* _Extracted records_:
--- START ---
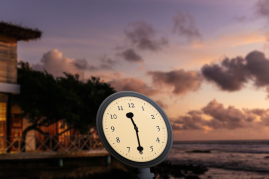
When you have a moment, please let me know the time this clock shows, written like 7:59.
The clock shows 11:30
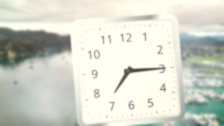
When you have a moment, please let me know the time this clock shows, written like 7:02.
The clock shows 7:15
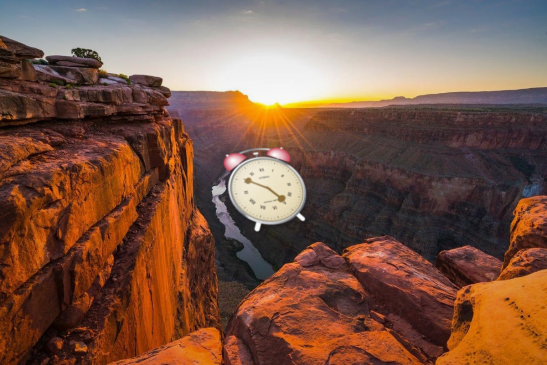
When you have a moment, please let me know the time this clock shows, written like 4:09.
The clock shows 4:51
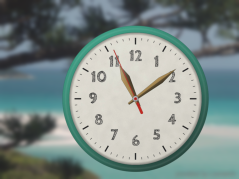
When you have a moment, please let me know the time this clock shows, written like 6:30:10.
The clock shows 11:08:56
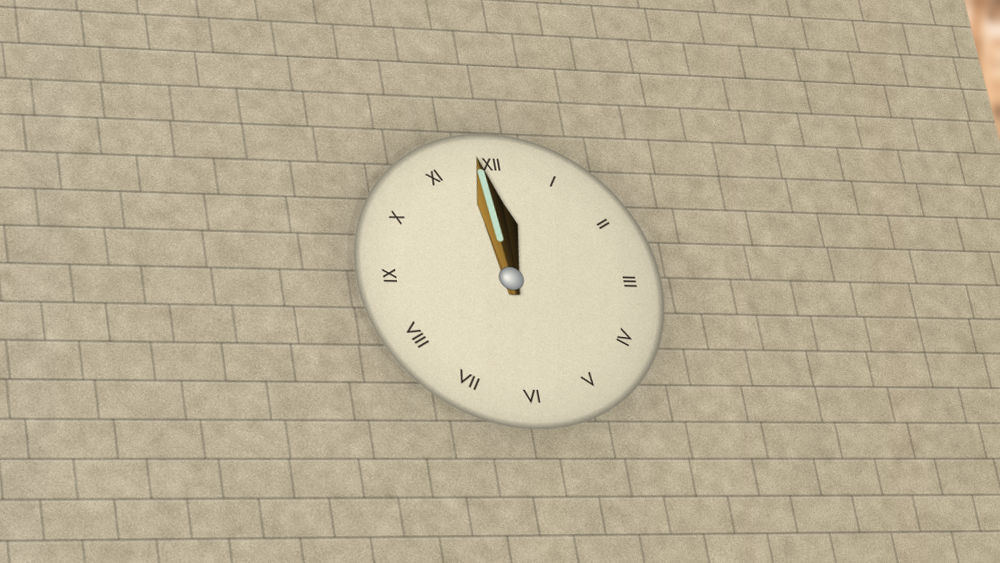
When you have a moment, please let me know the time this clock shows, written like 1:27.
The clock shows 11:59
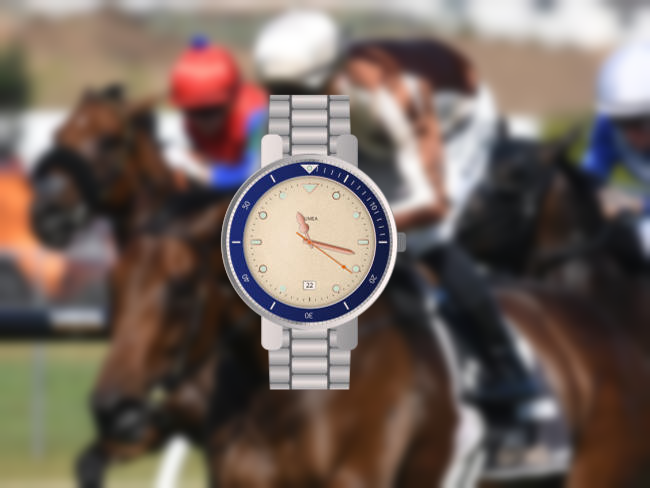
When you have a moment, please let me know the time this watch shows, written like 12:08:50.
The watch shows 11:17:21
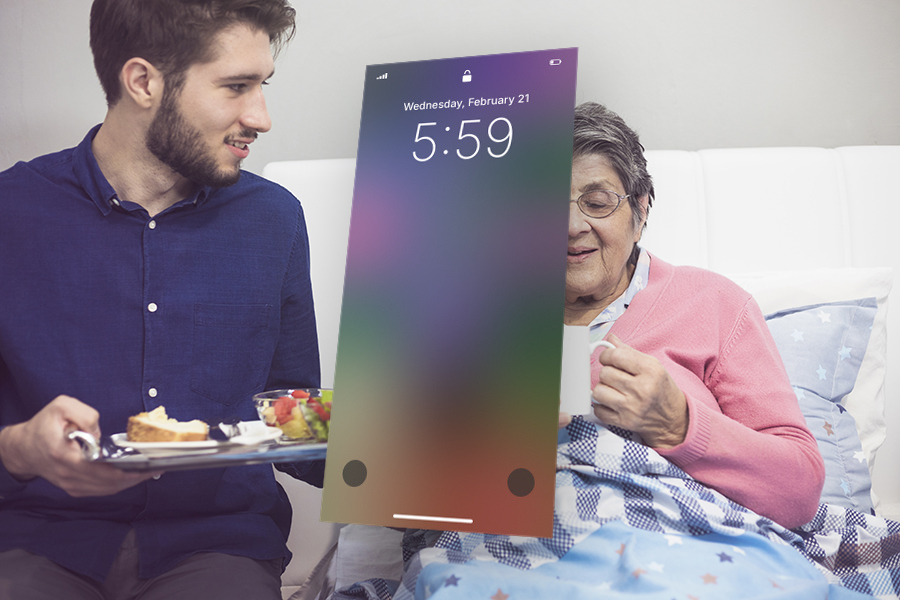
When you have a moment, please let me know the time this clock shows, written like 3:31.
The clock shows 5:59
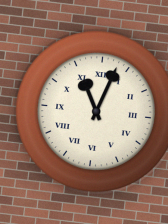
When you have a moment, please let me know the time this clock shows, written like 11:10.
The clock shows 11:03
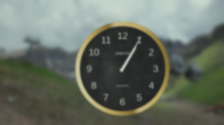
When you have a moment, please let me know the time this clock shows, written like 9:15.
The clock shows 1:05
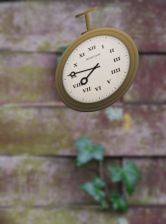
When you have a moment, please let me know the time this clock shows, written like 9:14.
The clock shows 7:46
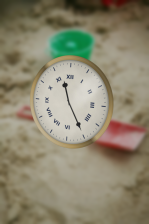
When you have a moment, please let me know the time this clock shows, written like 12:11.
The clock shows 11:25
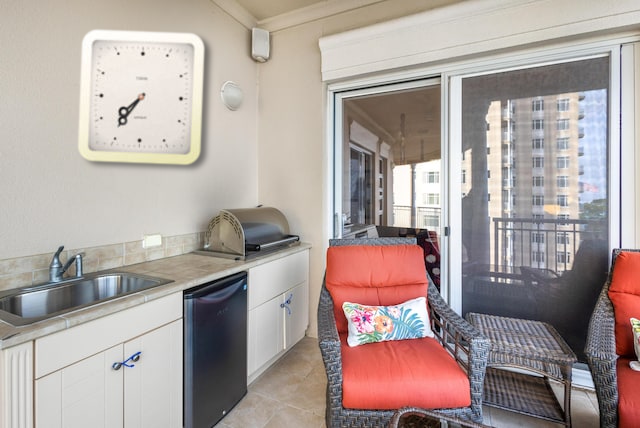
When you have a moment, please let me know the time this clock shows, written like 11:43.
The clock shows 7:36
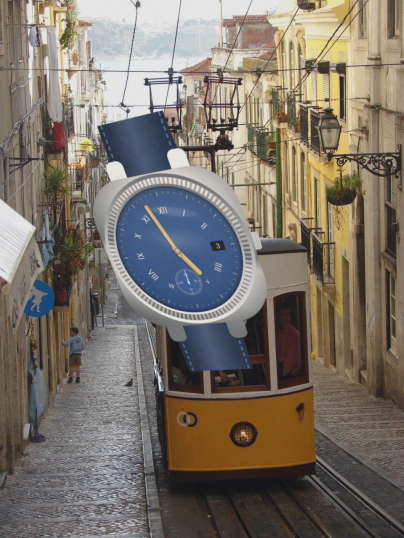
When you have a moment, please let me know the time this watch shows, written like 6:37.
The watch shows 4:57
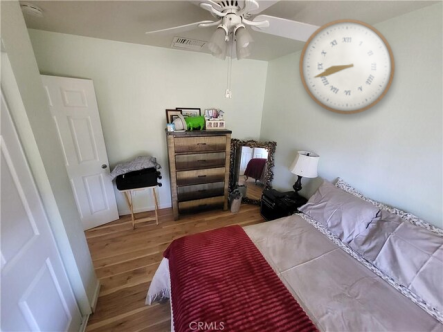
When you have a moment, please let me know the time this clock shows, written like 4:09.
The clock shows 8:42
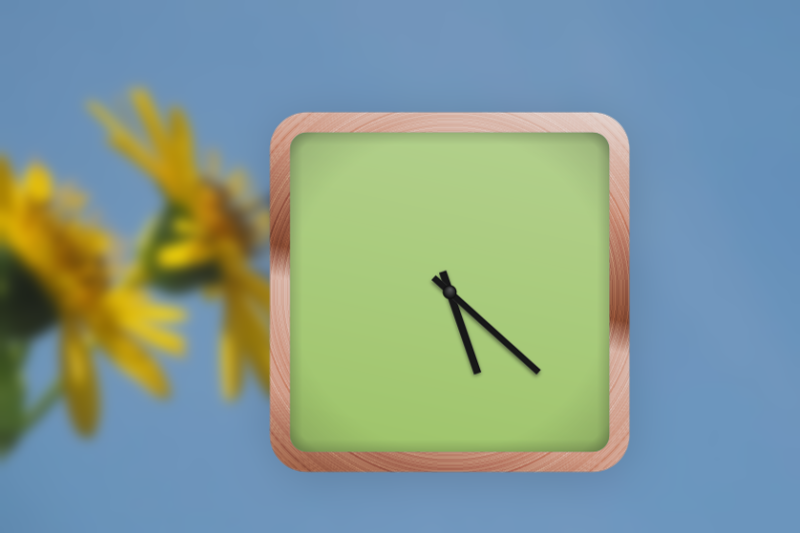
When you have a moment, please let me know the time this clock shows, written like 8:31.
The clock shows 5:22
--- END ---
* _Given request_: Find each line in the rows above that contains the word "watch", and copy every one of those lines in full.

* _Exercise response_:
When you have a moment, please let me know the time this watch shows, written like 12:08:50.
The watch shows 11:17:21
When you have a moment, please let me know the time this watch shows, written like 6:37.
The watch shows 4:57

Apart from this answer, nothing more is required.